**DATA SUPPLIED**
_ _ _ _ _
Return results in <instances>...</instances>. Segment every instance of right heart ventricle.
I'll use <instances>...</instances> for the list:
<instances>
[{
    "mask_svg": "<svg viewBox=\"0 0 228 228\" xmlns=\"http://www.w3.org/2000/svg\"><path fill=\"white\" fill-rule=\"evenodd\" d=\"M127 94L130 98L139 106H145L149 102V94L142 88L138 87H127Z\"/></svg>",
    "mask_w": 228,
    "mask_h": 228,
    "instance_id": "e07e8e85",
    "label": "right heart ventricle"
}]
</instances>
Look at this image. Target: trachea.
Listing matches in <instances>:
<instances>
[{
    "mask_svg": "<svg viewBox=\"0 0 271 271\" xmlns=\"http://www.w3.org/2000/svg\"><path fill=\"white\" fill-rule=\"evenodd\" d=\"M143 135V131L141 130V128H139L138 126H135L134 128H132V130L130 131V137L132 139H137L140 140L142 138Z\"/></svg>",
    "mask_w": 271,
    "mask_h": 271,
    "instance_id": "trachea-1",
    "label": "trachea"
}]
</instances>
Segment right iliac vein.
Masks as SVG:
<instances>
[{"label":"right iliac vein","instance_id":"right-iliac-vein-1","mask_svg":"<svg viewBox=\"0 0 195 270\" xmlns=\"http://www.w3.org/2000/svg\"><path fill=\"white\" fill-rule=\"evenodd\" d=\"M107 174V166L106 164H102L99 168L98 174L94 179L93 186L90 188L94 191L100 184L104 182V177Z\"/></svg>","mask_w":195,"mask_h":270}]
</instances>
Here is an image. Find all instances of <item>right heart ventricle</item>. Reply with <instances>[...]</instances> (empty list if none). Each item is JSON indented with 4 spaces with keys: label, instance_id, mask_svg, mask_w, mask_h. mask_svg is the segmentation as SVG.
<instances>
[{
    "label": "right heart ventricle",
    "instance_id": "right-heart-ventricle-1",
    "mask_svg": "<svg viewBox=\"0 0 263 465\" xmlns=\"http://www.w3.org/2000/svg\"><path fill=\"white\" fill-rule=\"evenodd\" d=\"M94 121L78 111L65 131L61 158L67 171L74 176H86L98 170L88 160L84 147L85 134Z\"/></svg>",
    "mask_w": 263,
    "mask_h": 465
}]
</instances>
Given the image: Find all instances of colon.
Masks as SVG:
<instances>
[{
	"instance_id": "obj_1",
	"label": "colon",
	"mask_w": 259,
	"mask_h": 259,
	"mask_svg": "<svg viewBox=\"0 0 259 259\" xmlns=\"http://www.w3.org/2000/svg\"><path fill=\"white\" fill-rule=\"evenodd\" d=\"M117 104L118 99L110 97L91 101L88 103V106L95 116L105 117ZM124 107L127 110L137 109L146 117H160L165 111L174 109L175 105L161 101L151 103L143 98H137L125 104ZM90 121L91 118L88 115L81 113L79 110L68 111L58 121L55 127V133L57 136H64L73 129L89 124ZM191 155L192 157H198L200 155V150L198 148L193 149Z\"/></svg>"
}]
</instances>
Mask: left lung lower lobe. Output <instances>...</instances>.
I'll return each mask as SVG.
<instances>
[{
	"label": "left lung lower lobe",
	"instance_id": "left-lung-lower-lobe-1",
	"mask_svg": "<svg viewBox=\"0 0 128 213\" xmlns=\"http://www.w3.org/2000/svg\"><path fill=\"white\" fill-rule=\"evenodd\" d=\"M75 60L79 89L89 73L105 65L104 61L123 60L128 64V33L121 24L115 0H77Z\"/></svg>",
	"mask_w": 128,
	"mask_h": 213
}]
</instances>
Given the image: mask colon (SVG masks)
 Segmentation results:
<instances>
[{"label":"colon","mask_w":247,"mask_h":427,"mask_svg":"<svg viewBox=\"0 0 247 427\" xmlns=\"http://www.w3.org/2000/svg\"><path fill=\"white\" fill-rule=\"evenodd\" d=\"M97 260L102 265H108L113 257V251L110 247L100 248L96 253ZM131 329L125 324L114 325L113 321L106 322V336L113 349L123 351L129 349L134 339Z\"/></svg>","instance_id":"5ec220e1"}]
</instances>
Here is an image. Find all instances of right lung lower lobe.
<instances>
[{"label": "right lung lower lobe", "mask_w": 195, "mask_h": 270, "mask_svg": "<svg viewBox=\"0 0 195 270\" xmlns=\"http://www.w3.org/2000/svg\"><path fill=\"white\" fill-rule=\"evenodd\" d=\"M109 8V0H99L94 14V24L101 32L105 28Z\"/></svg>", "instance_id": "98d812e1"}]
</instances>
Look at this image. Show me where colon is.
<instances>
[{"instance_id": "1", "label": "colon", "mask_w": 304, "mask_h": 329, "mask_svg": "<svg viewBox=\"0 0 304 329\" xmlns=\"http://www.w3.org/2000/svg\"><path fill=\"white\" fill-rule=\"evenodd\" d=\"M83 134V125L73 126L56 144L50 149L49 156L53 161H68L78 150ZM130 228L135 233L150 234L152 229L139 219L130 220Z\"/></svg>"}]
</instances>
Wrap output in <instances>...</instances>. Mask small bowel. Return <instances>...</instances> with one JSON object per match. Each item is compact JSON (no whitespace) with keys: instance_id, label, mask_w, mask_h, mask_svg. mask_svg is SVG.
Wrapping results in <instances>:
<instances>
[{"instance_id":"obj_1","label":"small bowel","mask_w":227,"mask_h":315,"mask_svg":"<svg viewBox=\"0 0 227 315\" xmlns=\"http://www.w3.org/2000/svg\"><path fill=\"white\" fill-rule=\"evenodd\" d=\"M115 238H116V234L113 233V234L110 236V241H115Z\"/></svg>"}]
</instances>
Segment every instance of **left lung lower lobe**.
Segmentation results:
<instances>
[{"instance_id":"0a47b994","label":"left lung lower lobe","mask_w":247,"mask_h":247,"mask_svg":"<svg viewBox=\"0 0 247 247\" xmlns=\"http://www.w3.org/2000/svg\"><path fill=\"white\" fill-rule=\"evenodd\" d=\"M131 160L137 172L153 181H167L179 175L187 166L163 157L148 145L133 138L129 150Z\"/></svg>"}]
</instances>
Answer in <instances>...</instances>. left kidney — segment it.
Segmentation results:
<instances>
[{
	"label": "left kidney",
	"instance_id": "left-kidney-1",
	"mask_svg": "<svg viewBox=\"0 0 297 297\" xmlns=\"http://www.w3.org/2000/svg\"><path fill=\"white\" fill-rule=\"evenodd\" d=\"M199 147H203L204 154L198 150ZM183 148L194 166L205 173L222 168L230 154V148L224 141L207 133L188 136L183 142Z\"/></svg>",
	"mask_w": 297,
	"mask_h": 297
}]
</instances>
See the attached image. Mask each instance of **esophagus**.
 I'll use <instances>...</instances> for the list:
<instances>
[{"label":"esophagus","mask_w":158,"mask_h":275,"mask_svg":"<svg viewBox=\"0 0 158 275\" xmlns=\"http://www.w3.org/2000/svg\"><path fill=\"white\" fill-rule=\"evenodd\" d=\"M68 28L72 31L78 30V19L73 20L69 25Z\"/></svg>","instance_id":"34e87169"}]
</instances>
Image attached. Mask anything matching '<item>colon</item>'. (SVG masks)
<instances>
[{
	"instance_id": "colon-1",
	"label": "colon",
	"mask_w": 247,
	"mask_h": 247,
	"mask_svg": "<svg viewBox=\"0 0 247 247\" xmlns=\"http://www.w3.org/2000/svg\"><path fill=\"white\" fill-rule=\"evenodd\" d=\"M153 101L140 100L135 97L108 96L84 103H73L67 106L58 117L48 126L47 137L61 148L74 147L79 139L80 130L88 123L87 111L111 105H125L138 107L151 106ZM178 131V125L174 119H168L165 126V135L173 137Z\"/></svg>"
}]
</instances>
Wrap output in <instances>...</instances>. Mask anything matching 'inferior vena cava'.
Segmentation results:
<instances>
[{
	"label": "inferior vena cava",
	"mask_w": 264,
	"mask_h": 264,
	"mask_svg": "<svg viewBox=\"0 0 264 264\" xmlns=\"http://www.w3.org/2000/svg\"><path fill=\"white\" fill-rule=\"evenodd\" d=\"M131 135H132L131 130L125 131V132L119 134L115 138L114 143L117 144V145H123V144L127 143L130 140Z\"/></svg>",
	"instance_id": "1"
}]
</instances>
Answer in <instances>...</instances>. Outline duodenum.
_ _ _ _ _
**STATED TASK**
Reproduce verbatim the lines of the data above, starting from its first line and ending with the line that contains "94L130 98L139 106H145L149", inclusive.

**RESPONSE BELOW**
Return results in <instances>...</instances>. Segment every instance of right heart ventricle.
I'll use <instances>...</instances> for the list:
<instances>
[{
    "mask_svg": "<svg viewBox=\"0 0 228 228\" xmlns=\"http://www.w3.org/2000/svg\"><path fill=\"white\" fill-rule=\"evenodd\" d=\"M127 94L130 98L139 106H145L149 102V94L142 88L138 87H127Z\"/></svg>",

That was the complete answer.